| GOAL OF THE EXERCISE |
Give again, word for word, the lines below that run from the line with "que carrega seu" through the line with "Book tid til gratis rådgivning". Drop the pictures.

--- START ---

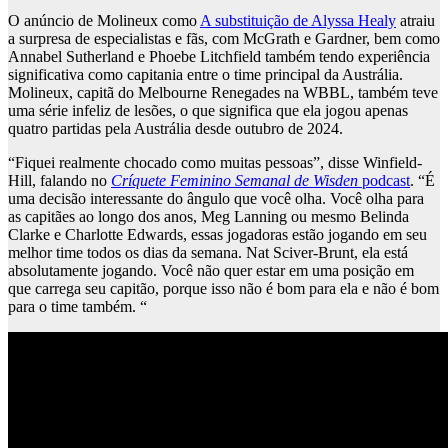
O anúncio de Molineux como
A substituição de Alyssa Healy
atraiu
a surpresa de especialistas e fãs, com McGrath e Gardner, bem como
Annabel Sutherland e Phoebe Litchfield também tendo experiência
significativa como capitania entre o time principal da Austrália.
Molineux, capitã do Melbourne Renegades na WBBL, também teve
uma série infeliz de lesões, o que significa que ela jogou apenas
quatro partidas pela Austrália desde outubro de 2024.
“Fiquei realmente chocado como muitas pessoas”, disse Winfield-
Hill, falando no
Críquete Feminino Semanal de Wisden
podcast
. “É
uma decisão interessante do ângulo que você olha. Você olha para
as capitães ao longo dos anos, Meg Lanning ou mesmo Belinda
Clarke e Charlotte Edwards, essas jogadoras estão jogando em seu
melhor time todos os dias da semana. Nat Sciver-Brunt, ela está
absolutamente jogando. Você não quer estar em uma posição em
que carrega seu capitão, porque isso não é bom para ela e não é bom
para o time também. “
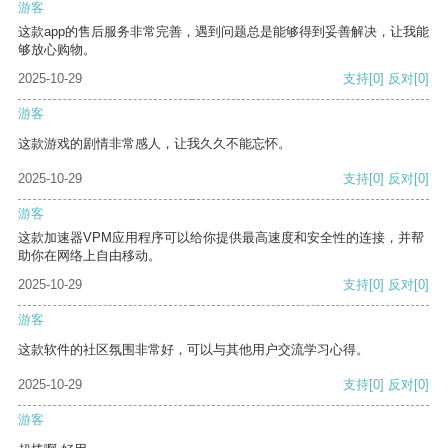
游客
这款app的售后服务非常完善，遇到问题总是能够得到妥善解决，让我能
够放心购物。
2025-10-29
支持
[0]
反对
[0]
游客
这款游戏的剧情非常感人，让我久久不能忘怀。
2025-10-29
支持
[0]
反对
[0]
游客
这款加速器VPM应用程序可以给你提供最高速度和安全性的连接，并帮
助你在网络上自由移动。
2025-10-29
支持
[0]
反对
[0]
游客
这款软件的社区氛围非常好，可以与其他用户交流学习心得。
2025-10-29
支持
[0]
反对
[0]
游客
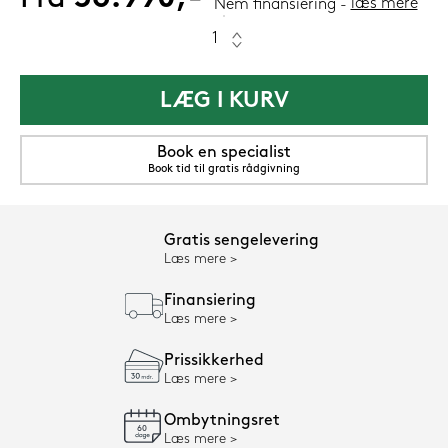
læs mere
Nem finansiering
LÆG I KURV
Book en specialist
Book tid til gratis rådgivning
Gratis sengelevering
Læs mere
Finansiering
Læs mere
Prissikkerhed
Læs mere
Ombytningsret
Læs mere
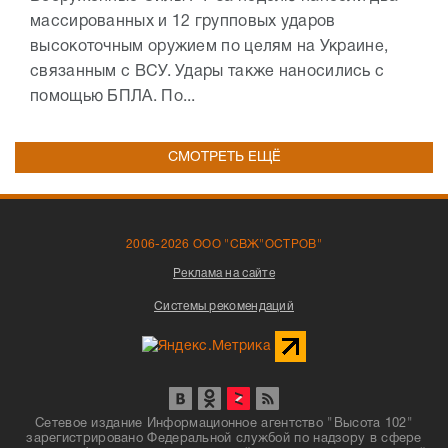
массированных и 12 групповых ударов
высокоточным оружием по целям на Украине,
связанным с ВСУ. Удары также наносились с
помощью БПЛА. По...
СМОТРЕТЬ ЕЩЁ
2006-2026 ООО "СВЖ"ОСТРОВ"
Реклама на сайте
Системы рекомендаций
Сетевое издание Информационное агентство "Высота 102"
зарегистрировано Федеральной службой по надзору в сфере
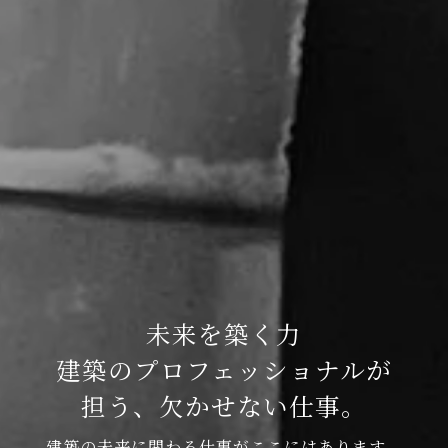
未来を築く力
建築のプロフェッショナルが
担う、欠かせない仕事。
建築の未来に関わる仕事がここにはあります。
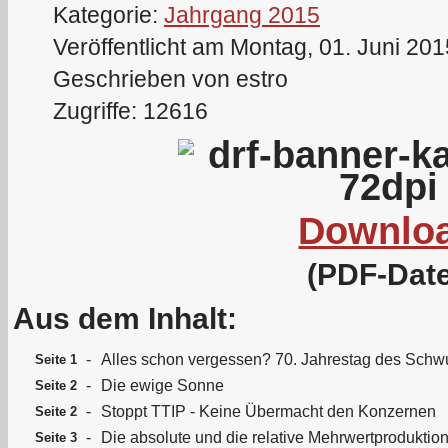
Kategorie:
Jahrgang 2015
Veröffentlicht am Montag, 01. Juni 20
Geschrieben von estro
Zugriffe: 12616
Downlo
(PDF-Date
Aus dem Inhalt:
-
Alles schon vergessen? 70. Jahrestag des Sch
Seite 1
-
Die ewige Sonne
Seite 2
-
Stoppt TTIP - Keine Übermacht den Konzernen
Seite 2
-
Die absolute und die relative Mehrwertproduktio
Seite 3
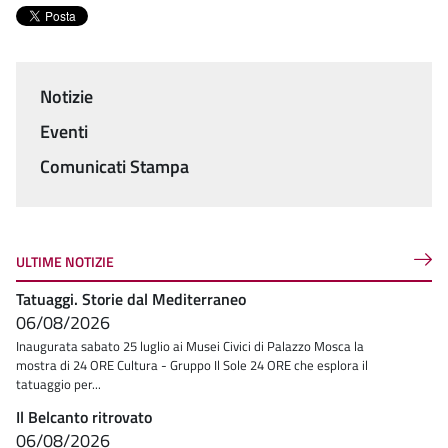
Notizie
Menu
Eventi
Comunicati Stampa
ULTIME NOTIZIE
Tatuaggi. Storie dal Mediterraneo
06/08/2026
Inaugurata sabato 25 luglio ai Musei Civici di Palazzo Mosca la
mostra di 24 ORE Cultura - Gruppo Il Sole 24 ORE che esplora il
tatuaggio per...
Il Belcanto ritrovato
06/08/2026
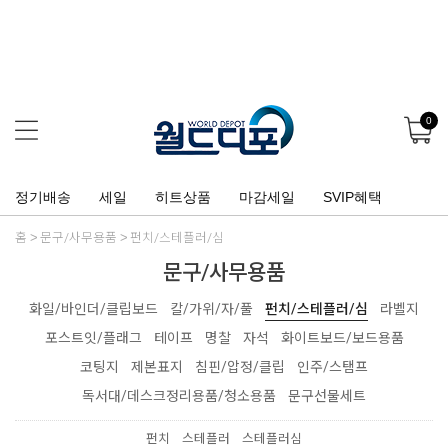
0
정기배송
세일
히트상품
마감세일
SVIP혜택
홈
문구/사무용품
펀치/스테플러/심
문구/사무용품
화일/바인더/클립보드
칼/가위/자/풀
펀치/스테플러/심
라벨지
포스트잇/플래그
테이프
명찰
자석
화이트보드/보드용품
코팅지
제본표지
침핀/압정/클립
인주/스탬프
독서대/데스크정리용품/청소용품
문구선물세트
펀치
스테플러
스테플러심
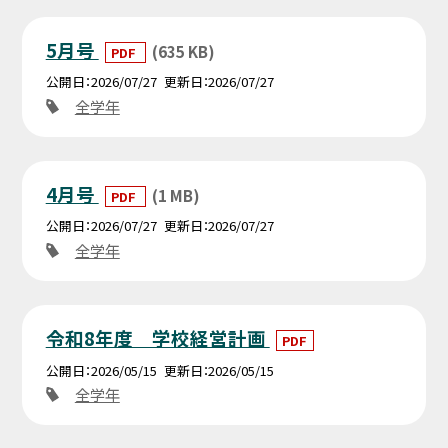
5月号
(635 KB)
PDF
公開日
2026/07/27
更新日
2026/07/27
全学年
4月号
(1 MB)
PDF
公開日
2026/07/27
更新日
2026/07/27
全学年
令和8年度 学校経営計画
PDF
公開日
2026/05/15
更新日
2026/05/15
全学年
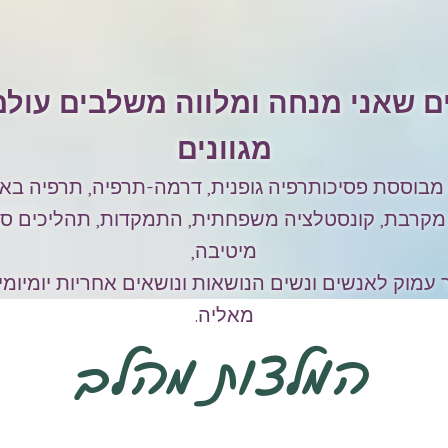
 שאני מנחה ומלווה משלבים עולמ
מגוונים
מבוססת פסיכותרפיה גופנית, דרמה-תרפיה, תרפיה באו
מקרבת, קונסטלציה משפחתית, התמקדות, תהליכים סבי
מיטיבה,
 עמוק לאנשים ונשים הנושאות ונושאים אחריות יומיומ
מאליה.
המלצות מהלב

--- END ---

| FINISHED EXERCISE |
que carrega seu capitão, porque isso não é bom para ela e não é bom
para o time também. “
游客
这款app的售后服务非常完善，遇到问题总是能够得到妥善解决，让我能
够放心购物。
2025-10-29
支持
[0]
反对
[0]
游客
这款游戏的剧情非常感人，让我久久不能忘怀。
2025-10-29
支持
[0]
反对
[0]
游客
这款加速器VPM应用程序可以给你提供最高速度和安全性的连接，并帮
助你在网络上自由移动。
2025-10-29
支持
[0]
反对
[0]
游客
这款软件的社区氛围非常好，可以与其他用户交流学习心得。
2025-10-29
支持
[0]
反对
[0]
游客
læs mere
Nem finansiering
LÆG I KURV
Book en specialist
Book tid til gratis rådgivning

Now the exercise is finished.